The wave equation with a discontinuous coefficient depending on time only: generalized solutions and propagation of singularities

TL;DR

This paper studies how singularities propagate in a one-dimensional wave equation with a time-dependent discontinuous coefficient, using Colombeau generalized functions to handle non-smooth coefficients and initial data.

Contribution

It demonstrates existence and uniqueness of Colombeau solutions for the wave equation with discontinuous coefficients and analyzes singularity propagation and their relation to classical distributional solutions.

Findings

Singularities propagate along characteristic lines in the discontinuous coefficient case.

Colombeau solutions are associated with classical distributional solutions for initial data as distributions.

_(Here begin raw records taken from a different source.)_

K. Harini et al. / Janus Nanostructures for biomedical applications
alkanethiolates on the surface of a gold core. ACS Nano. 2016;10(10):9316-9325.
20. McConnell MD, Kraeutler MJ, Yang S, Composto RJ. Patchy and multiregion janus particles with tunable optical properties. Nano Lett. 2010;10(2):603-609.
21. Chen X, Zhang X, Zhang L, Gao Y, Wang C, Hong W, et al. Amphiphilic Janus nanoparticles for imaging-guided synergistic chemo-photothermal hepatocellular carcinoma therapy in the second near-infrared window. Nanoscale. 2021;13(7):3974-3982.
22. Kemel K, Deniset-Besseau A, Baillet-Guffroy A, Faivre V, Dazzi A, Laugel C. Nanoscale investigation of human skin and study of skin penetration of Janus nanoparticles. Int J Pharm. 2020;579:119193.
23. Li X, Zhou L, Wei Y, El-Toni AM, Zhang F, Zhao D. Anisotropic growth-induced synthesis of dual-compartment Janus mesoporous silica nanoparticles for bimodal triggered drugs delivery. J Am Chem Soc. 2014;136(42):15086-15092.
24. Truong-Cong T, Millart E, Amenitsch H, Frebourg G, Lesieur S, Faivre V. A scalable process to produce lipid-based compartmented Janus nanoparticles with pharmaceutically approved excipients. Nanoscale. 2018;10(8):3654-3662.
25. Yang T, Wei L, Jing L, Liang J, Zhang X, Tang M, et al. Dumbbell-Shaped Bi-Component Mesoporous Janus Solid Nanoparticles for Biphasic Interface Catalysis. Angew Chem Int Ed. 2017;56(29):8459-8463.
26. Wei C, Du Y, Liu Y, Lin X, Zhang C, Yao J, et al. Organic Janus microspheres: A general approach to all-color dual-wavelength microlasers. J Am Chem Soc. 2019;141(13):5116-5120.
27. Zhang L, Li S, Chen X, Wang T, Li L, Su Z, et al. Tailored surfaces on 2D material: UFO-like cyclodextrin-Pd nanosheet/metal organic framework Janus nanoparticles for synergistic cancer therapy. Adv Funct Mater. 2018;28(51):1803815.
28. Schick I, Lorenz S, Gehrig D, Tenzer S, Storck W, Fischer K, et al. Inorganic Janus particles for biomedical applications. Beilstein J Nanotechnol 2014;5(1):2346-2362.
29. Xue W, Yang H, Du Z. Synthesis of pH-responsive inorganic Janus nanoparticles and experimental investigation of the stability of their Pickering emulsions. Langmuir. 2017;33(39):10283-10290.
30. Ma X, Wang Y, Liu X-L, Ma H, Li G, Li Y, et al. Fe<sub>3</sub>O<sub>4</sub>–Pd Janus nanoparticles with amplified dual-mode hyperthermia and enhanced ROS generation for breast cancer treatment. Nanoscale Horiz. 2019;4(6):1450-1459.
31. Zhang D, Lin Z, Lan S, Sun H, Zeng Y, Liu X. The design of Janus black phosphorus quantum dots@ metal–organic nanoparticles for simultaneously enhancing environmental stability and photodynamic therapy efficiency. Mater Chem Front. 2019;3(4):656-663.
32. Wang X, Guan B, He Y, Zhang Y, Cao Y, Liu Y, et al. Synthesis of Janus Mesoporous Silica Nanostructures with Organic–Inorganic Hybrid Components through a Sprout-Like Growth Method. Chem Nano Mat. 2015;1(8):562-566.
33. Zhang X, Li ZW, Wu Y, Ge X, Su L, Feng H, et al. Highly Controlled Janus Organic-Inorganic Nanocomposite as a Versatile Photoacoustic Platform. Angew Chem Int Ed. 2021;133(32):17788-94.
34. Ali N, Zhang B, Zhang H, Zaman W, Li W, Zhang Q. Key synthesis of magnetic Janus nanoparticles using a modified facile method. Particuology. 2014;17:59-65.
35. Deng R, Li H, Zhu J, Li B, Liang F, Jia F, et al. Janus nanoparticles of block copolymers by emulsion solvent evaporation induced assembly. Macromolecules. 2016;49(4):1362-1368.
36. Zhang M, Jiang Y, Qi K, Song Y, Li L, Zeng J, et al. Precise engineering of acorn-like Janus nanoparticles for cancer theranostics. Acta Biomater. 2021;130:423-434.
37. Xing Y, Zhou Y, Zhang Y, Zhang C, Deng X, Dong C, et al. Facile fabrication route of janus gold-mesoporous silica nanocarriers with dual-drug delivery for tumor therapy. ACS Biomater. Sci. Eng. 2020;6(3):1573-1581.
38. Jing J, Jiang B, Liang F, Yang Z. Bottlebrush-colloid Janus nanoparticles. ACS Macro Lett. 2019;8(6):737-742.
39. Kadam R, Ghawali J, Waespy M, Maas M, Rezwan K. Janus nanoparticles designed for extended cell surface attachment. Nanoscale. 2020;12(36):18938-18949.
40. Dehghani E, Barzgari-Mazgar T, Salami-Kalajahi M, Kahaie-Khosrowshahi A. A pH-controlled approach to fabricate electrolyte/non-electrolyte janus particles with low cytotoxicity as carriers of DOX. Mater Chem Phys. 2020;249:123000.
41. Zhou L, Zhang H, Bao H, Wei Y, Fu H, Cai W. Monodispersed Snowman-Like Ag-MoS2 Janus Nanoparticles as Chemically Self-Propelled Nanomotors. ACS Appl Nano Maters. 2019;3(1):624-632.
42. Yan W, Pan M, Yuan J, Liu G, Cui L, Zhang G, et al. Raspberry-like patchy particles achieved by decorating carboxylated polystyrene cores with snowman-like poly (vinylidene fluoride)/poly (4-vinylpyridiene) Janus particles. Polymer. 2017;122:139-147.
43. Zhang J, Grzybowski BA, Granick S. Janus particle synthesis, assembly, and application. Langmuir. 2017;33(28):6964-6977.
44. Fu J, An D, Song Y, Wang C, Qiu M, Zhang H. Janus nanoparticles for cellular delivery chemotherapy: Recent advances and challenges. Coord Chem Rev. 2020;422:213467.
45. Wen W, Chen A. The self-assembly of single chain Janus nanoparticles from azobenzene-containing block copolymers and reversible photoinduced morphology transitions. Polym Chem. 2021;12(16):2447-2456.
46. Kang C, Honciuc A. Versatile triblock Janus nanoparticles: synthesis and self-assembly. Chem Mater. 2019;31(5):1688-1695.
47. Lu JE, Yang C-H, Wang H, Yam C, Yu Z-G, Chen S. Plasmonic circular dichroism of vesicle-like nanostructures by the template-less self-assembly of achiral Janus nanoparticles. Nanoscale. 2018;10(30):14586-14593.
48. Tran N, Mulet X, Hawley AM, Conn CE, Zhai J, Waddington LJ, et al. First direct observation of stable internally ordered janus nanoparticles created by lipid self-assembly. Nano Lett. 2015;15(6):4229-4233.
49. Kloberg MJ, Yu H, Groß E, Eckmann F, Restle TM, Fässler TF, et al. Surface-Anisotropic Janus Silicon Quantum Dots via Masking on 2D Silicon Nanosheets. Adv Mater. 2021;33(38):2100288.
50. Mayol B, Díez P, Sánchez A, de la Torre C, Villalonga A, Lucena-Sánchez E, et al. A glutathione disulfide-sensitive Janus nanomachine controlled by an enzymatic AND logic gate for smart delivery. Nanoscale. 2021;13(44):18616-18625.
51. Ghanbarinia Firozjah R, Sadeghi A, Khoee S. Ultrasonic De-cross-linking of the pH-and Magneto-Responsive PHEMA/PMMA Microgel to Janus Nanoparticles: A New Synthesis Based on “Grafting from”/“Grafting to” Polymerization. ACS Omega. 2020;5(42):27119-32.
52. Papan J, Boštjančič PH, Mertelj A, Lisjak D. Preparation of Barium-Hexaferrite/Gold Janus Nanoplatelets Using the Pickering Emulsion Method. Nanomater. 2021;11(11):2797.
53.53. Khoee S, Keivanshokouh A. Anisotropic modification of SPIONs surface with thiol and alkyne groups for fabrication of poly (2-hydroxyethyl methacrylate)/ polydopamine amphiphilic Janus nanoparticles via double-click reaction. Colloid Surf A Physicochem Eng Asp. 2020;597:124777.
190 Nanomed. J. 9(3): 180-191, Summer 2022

The interplay between singularity strength and propagation effects is characterized.

Abstract

This paper is devoted to the investigation of propagation of singularities in hyperbolic equations with non-smooth oefficients, using the Colombeau theory of generalized functions. As a model problem, we study the Cauchy problem for the one-dimensional wave equation with a discontinuous coefficient depending on time. After demonstrating the existence and uniqueness of generalized solutions in the sense of Colombeau to the problem, we investigate the phenomenon of propagation of singularities, arising from delta function initial data, for the case of a piecewise constant coefficient. We also provide an analysis of the interplay between singularity strength and propagation effects. Finally, we show that in case the initial data are distributions, the Colombeau solution to the model problem is associated with the piecewise distributional solution of the corresponding transmission problem.